CURTISS' EPOCHAL FLIGHT, 1935
From the George Page Collection
AVIATION EDITOR, THE DETROIT NEWS
The engines of the Curtiss Condor were throttled slightly as though to pause just off shore from Cedar Point, where Curtiss landed in 1910 after a 64-mile flight from Cleveland, then the world's record for a flight over water. Curtiss took 74 minutes for the flight and barely made it. The Early Birds just 20 minutes. Curtiss flew on the hard board seat of a rickety contraption woven from wire, cotton and bamboo. The Early Birds rode on cushions of down that could be made into berths when night came.
In the Cleveland Press 25 years ago, Curtiss complained, "The airplane did not rise readily because it was loaded with 10 gallons of gasoline and two gallons of oil." The Early Bird's plane carried 250 gallons, enough for a flight of 800 miles. It climbed 1,000 feet a minute and made 170 miles an hour in level flight.
Horace B Wild offered the toast to Curtiss.
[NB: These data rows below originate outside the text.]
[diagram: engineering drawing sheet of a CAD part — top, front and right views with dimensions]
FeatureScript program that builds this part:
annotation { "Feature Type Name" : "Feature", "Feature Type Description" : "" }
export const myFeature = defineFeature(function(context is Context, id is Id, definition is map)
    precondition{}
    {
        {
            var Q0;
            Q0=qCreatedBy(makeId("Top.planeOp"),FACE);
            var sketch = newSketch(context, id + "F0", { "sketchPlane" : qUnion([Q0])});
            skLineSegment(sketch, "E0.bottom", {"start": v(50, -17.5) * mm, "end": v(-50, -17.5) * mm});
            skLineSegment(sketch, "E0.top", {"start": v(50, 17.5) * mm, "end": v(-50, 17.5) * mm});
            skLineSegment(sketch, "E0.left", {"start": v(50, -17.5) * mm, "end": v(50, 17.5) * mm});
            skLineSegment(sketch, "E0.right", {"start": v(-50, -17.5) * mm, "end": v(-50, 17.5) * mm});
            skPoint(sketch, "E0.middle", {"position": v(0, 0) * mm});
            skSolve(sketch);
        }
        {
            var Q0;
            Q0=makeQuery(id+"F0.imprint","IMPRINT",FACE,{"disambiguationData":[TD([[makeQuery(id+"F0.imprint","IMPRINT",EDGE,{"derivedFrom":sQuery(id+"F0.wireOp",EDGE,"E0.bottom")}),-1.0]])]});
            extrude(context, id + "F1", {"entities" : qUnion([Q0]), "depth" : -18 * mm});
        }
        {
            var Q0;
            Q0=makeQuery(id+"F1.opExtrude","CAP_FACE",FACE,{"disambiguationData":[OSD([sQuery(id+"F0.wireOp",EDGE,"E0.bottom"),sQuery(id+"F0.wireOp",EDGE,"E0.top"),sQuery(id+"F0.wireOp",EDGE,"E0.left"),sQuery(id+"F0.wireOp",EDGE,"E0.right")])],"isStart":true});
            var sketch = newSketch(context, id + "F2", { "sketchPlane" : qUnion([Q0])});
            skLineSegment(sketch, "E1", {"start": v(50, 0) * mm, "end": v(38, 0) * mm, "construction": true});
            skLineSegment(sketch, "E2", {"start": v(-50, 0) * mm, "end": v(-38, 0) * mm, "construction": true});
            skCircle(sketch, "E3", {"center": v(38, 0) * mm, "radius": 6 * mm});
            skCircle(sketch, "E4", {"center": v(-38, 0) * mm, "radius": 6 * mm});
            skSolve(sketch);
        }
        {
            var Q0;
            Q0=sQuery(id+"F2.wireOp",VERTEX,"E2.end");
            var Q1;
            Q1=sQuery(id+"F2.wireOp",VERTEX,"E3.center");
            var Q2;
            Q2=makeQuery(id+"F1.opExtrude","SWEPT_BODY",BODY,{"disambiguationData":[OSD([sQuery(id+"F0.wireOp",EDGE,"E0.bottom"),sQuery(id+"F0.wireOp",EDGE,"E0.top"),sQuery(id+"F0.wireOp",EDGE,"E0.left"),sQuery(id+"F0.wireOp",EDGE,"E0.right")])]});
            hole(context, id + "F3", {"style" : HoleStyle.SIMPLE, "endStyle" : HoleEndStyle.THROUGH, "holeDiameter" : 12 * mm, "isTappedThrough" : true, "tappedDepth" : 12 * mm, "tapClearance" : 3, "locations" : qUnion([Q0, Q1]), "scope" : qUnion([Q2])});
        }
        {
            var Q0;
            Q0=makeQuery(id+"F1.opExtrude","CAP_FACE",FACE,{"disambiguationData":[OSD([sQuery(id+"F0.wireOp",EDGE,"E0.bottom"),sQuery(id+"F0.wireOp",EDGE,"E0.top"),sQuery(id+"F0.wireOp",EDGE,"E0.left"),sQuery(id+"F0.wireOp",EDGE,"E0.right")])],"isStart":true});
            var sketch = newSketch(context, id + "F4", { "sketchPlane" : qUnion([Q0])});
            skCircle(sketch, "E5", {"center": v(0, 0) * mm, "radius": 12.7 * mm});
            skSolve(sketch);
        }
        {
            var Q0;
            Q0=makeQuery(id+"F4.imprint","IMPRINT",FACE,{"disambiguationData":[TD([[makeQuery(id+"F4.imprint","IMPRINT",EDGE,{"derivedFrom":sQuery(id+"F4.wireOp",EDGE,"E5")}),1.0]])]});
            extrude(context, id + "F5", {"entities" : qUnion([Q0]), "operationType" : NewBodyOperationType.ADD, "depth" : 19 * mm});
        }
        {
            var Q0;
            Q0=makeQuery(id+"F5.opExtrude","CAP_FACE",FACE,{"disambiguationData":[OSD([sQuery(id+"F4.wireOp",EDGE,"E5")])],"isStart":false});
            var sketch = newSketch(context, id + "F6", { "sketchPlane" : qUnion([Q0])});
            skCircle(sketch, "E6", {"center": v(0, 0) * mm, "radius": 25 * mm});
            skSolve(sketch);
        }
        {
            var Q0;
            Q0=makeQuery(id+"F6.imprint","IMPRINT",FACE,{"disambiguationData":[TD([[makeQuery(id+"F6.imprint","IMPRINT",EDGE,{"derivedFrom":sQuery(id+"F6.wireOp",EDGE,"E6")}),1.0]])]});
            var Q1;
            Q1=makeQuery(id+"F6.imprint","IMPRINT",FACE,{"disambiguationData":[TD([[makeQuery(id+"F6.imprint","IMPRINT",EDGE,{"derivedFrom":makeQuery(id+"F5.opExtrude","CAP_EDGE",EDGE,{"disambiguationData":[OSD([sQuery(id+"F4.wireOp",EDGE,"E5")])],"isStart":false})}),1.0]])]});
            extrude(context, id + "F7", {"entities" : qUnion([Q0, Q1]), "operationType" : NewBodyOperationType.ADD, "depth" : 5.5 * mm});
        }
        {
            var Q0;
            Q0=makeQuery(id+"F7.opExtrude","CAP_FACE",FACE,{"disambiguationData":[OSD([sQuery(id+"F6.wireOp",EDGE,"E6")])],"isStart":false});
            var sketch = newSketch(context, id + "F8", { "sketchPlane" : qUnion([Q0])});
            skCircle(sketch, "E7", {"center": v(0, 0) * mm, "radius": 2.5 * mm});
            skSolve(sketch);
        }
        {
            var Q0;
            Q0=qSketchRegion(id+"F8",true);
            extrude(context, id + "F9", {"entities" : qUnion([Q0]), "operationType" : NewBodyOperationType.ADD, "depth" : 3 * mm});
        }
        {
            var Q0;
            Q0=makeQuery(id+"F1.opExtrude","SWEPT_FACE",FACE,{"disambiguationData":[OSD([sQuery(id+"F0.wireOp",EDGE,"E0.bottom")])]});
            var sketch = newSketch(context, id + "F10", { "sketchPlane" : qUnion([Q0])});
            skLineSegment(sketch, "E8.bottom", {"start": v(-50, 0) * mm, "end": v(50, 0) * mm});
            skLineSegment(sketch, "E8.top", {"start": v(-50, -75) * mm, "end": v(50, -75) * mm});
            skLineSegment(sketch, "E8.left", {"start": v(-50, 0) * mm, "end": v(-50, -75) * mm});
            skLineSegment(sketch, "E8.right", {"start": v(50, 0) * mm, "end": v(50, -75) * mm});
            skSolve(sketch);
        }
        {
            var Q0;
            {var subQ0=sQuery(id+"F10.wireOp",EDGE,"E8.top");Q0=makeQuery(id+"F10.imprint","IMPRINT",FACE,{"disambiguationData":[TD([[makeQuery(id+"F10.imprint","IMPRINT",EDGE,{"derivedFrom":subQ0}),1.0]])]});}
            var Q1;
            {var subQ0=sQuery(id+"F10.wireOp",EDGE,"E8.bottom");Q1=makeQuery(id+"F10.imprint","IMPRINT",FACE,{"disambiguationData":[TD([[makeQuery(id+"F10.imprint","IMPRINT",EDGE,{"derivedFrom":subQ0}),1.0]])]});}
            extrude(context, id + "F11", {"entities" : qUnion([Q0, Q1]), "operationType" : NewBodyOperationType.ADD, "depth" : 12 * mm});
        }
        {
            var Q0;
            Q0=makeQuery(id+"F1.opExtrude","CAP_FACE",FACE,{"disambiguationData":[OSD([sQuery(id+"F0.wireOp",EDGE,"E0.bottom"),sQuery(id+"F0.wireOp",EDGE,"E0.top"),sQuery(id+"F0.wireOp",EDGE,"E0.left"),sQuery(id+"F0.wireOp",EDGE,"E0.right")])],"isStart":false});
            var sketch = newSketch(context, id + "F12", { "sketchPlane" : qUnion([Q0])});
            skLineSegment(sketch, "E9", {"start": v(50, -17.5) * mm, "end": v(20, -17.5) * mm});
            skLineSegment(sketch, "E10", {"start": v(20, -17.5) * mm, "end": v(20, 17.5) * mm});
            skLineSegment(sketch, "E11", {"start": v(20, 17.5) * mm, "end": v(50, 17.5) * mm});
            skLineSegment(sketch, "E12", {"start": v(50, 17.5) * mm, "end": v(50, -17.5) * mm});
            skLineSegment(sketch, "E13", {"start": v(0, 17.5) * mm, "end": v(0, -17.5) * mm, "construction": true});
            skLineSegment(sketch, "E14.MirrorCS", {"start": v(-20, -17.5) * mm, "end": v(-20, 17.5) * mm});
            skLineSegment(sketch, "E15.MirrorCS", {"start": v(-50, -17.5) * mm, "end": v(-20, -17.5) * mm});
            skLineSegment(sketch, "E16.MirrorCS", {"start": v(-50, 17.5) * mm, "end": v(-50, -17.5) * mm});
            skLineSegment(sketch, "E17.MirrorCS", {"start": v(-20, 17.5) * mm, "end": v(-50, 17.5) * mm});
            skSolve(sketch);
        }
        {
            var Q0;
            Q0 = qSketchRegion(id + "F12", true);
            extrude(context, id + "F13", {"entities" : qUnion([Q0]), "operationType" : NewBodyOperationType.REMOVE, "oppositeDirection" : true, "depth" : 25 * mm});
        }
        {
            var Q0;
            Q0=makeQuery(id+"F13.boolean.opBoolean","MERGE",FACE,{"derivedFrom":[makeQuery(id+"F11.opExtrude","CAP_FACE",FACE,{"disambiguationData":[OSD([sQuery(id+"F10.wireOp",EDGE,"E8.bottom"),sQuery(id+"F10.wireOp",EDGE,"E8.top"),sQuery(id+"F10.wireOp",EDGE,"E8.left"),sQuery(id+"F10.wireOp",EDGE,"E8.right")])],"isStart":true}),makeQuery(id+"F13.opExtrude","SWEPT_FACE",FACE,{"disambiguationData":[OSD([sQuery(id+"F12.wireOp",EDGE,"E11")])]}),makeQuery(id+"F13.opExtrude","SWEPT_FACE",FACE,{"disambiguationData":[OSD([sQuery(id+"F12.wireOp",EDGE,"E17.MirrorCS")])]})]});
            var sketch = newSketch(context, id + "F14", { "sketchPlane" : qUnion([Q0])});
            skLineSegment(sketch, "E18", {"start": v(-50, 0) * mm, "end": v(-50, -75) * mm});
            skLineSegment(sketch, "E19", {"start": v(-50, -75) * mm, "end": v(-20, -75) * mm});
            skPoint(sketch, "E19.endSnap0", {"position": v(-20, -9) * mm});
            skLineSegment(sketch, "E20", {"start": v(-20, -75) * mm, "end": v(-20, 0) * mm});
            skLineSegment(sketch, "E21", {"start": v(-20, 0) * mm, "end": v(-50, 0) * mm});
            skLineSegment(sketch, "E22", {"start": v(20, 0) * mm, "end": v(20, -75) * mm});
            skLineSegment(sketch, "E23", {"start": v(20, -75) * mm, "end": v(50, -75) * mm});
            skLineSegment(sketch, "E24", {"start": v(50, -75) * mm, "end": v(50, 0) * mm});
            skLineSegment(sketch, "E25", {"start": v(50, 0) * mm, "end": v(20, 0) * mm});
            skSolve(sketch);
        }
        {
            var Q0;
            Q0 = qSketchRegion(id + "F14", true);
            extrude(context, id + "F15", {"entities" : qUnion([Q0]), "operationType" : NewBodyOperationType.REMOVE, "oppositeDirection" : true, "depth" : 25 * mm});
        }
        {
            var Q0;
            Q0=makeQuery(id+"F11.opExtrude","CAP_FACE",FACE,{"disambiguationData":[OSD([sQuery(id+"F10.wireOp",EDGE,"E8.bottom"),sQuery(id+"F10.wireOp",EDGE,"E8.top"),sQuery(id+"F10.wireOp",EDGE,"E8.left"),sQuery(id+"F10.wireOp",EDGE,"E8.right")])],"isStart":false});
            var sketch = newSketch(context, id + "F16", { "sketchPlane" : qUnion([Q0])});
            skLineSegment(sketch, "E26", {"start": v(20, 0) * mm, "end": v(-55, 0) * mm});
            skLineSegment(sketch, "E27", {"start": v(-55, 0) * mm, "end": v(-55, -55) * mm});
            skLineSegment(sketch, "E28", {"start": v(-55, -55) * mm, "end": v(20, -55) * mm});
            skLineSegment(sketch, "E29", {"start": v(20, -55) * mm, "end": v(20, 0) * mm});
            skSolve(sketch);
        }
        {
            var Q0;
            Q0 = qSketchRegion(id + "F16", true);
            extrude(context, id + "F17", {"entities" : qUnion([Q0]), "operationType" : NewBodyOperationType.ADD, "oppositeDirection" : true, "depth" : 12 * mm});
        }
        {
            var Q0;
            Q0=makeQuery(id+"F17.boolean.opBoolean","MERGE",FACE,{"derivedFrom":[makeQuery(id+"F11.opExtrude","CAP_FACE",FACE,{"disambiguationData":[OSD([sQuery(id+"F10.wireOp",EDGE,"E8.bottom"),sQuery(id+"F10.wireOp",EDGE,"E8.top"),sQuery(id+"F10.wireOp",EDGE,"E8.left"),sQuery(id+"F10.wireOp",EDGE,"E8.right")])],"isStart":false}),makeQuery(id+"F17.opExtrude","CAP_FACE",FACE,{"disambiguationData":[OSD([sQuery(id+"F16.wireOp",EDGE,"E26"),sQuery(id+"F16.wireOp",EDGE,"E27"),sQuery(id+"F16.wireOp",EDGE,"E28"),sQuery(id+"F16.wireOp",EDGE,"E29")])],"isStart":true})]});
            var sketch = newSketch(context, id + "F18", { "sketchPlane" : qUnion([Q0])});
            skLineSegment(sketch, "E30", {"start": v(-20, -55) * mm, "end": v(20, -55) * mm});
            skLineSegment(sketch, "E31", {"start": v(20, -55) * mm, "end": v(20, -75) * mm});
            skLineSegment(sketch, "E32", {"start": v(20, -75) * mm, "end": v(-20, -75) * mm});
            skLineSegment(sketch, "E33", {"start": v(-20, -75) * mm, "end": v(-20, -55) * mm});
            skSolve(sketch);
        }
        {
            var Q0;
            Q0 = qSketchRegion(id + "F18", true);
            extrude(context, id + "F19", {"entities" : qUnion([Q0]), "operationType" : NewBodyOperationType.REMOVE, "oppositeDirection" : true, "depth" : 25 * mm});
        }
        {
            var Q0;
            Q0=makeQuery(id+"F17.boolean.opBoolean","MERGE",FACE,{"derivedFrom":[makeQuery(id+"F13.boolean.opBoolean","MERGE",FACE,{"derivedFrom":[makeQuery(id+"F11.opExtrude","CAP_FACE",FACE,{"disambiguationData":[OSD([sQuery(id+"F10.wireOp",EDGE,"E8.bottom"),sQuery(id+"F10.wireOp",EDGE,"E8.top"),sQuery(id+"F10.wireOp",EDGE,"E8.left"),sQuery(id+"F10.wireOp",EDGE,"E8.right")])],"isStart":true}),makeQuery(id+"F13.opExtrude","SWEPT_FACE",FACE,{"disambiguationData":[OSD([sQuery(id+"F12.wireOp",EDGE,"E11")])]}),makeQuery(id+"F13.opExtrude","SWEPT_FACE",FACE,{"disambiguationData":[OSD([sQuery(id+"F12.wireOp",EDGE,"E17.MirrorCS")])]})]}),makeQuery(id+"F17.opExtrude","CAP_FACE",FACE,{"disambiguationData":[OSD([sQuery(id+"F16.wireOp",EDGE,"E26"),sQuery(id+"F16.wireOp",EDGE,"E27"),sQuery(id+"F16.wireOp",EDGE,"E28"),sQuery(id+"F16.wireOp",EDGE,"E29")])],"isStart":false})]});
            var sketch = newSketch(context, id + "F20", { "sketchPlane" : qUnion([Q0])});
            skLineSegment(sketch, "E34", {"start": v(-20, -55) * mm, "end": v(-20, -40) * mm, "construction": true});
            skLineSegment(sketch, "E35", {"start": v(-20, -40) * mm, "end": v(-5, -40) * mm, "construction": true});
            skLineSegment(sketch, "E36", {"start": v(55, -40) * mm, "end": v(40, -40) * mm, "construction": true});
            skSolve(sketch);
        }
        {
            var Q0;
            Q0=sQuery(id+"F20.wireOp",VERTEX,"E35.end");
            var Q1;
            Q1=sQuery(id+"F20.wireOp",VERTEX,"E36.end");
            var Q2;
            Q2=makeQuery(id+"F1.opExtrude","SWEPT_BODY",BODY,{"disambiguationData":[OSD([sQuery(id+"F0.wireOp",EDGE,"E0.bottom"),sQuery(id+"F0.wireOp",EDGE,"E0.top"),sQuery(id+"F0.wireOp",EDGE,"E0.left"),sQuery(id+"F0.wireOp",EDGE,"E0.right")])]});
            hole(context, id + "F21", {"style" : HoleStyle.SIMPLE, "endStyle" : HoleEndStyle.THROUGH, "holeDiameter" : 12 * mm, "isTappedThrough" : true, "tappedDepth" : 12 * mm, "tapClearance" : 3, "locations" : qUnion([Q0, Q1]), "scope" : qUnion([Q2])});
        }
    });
Augustus Post, one of the country's oldest airmen, associated with Curtiss in many early day aerial adventures, and Art Mix, first man to enlist in the Army Air Corps. in the days when it was the Signal Corps, were among those paying tribute to Curtiss. Others aboard were: Walter J Carr and Walter E. Lees, of Detroit; L. B. Kimball, Ernest C. Hall, C. R. Sinclair and Edward H. Young.
The airmen were flown over the Curtiss trail by Pilot B. W. Robinson, as the guests of C. R. Smith, president of American Airlines. The co-pilot was W. H. Talbot.
William E. Scripps, president of The Detroit News and president of the Early Birds, also retraced the course followed by Curtiss when he flew from Cleveland to Pontiac in the Early Bird, The News plane, Sunday afternoon. The plane circled Cedar Point during the flight from Cleveland.